Your objective: Reproduce the material below with each "Transcribe" replaced by "Write out" and nothing else altered. Omit the pictures from the output.

Input rows:
(begin)
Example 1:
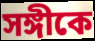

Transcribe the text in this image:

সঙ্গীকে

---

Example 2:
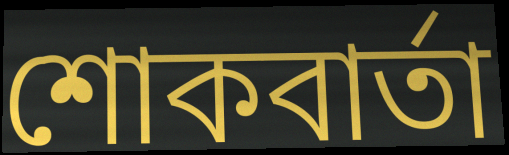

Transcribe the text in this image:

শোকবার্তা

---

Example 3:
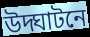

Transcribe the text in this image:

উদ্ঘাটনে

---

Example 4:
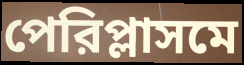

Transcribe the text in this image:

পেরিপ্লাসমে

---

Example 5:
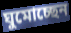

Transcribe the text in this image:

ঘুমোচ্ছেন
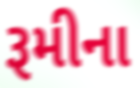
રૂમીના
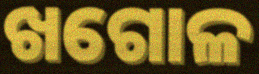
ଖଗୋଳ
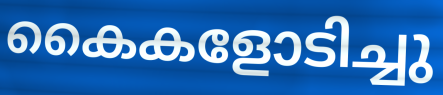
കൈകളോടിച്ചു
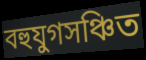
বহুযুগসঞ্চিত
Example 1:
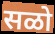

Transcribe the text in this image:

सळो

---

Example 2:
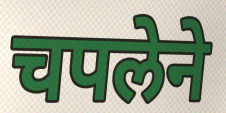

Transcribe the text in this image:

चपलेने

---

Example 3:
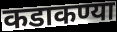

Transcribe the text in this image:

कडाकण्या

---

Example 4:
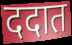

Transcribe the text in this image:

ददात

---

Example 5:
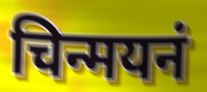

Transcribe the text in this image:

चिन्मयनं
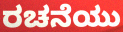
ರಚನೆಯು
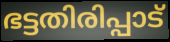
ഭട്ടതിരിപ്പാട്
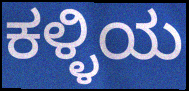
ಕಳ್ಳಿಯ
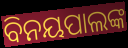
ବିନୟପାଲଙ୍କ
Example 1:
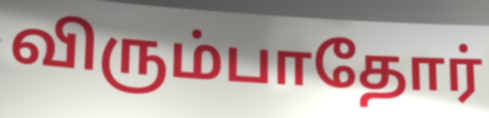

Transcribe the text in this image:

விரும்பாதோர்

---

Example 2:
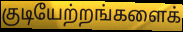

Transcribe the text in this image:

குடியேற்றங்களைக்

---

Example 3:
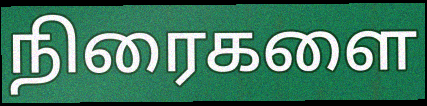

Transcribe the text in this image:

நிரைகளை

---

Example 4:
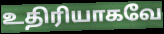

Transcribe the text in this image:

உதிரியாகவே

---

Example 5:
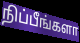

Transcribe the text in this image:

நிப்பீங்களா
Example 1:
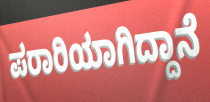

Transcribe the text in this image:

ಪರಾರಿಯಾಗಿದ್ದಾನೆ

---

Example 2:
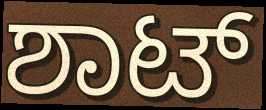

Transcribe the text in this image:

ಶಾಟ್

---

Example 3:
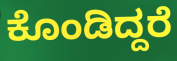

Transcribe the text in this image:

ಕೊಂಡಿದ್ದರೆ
(end)
Final result:
Example 1:

Write out the text in this image:

সঙ্গীকে

---

Example 2:

Write out the text in this image:

শোকবার্তা

---

Example 3:

Write out the text in this image:

উদ্ঘাটনে

---

Example 4:

Write out the text in this image:

পেরিপ্লাসমে

---

Example 5:

Write out the text in this image:

ঘুমোচ্ছেন
રૂમીના
ଖଗୋଳ
കൈകളോടിച്ചു
বহুযুগসঞ্চিত
Example 1:

Write out the text in this image:

सळो

---

Example 2:

Write out the text in this image:

चपलेने

---

Example 3:

Write out the text in this image:

कडाकण्या

---

Example 4:

Write out the text in this image:

ददात

---

Example 5:

Write out the text in this image:

चिन्मयनं
ರಚನೆಯು
ഭട്ടതിരിപ്പാട്
ಕಳ್ಳಿಯ
ବିନୟପାଲଙ୍କ
Example 1:

Write out the text in this image:

விரும்பாதோர்

---

Example 2:

Write out the text in this image:

குடியேற்றங்களைக்

---

Example 3:

Write out the text in this image:

நிரைகளை

---

Example 4:

Write out the text in this image:

உதிரியாகவே

---

Example 5:

Write out the text in this image:

நிப்பீங்களா
Example 1:

Write out the text in this image:

ಪರಾರಿಯಾಗಿದ್ದಾನೆ

---

Example 2:

Write out the text in this image:

ಶಾಟ್

---

Example 3:

Write out the text in this image:

ಕೊಂಡಿದ್ದರೆ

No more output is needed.